Solar energy, with tremendous potential as an environmentally sound and sustainable energy source, dwarfs all the derivative sources by a wide margin. The challenge, however, is to take full advantage of the abundant and infinite solar energy and to convert it into readily utilisable and storable forms.

Solar thermochemical CO₂ and H₂O splitting (STCDS, STWS), tapping sunlight directly and storing solar energy in renewable fuel, are emerging technologies towards meeting this goal. Successful adoption of solar-to-fuel technologies is predicated upon identifying advanced materials with higher efficiency.

Schematic of the proposed reaction mechanism for MDR-STCDS and MDR-STWS processes over 5Ni/CeO₂-TiO₂ redox catalyst. (Image by RUAN Chongyan) 

Recently, a research group led by Prof. WANG Xiaodong from the Dalian Institute of Chemical Physics (DICP) of the Chinese Academy of Sciences developed a Ni promoted ceria-titanium oxide catalytic system for highly effective thermochemical CO₂ and H₂O splitting as well as partial oxidation of CH₄ at 900 °C.

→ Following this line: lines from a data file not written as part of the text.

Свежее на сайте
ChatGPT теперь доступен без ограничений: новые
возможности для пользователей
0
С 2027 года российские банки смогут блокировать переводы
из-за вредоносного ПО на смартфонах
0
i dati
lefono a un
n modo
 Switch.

The CO and H₂ production rates and productivities were 10-140 and 5-50 times higher than the current state-of-the-art STCDS and STWS processes, respectively. Close to complete CH₄ conversions with high selectivity towards syngas were achieved in the reduction step. Their findings were published online in Energy & Environmental Science.

By combining detailed experimental characterization with density functional theory (DFT) calculations, Prof. WANG Xiaodong and his collaborators from Xi’an Jiaotong University shed light upon the underlying mechanism for the exceptional reaction performance.

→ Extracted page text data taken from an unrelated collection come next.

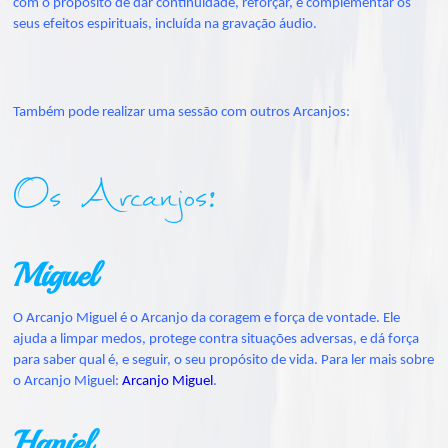
com o propósito de dar continuidade, reforçar, e complementar os
seus efeitos espirituais, incluída na gravação áudio.
Também pode realizar uma sessão com outros Arcanjos:
Os Arcanjos:
Miguel
O Arcanjo Miguel é o Arcanjo da coragem e força de vontade. Ele
ajuda a limpar medos, protege contra situações adversas, e dá força
para saber qual é, e seguir, o seu propósito de vida. Para ler mais sobre
o Arcanjo Miguel:
Arcanjo Miguel
.
Haniel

It was revealed that the metallic Ni and the Ni/oxide interface manifested the catalytic activity for both CH₄ activation and CO₂ or H₂O dissociation, whereas CeO₂-TiO₂ enhanced the lattice oxygen transport via the CeO₂-TiO₂ / Ce₂Ti₂O₇ stoichiometric redox cycle for CH₄ partial oxidation and the subsequent CO₂ or H₂O splitting promoted by catalytic active Ni.

"We anticipate the fundamental understanding on the crucial roles of the catalytic sites for reactants activation and the stoichiometric redox chemistry for enhanced lattice oxygen availability can provide important guidance for the rational design of advanced materials toward solar fuel production," said Prof. WANG.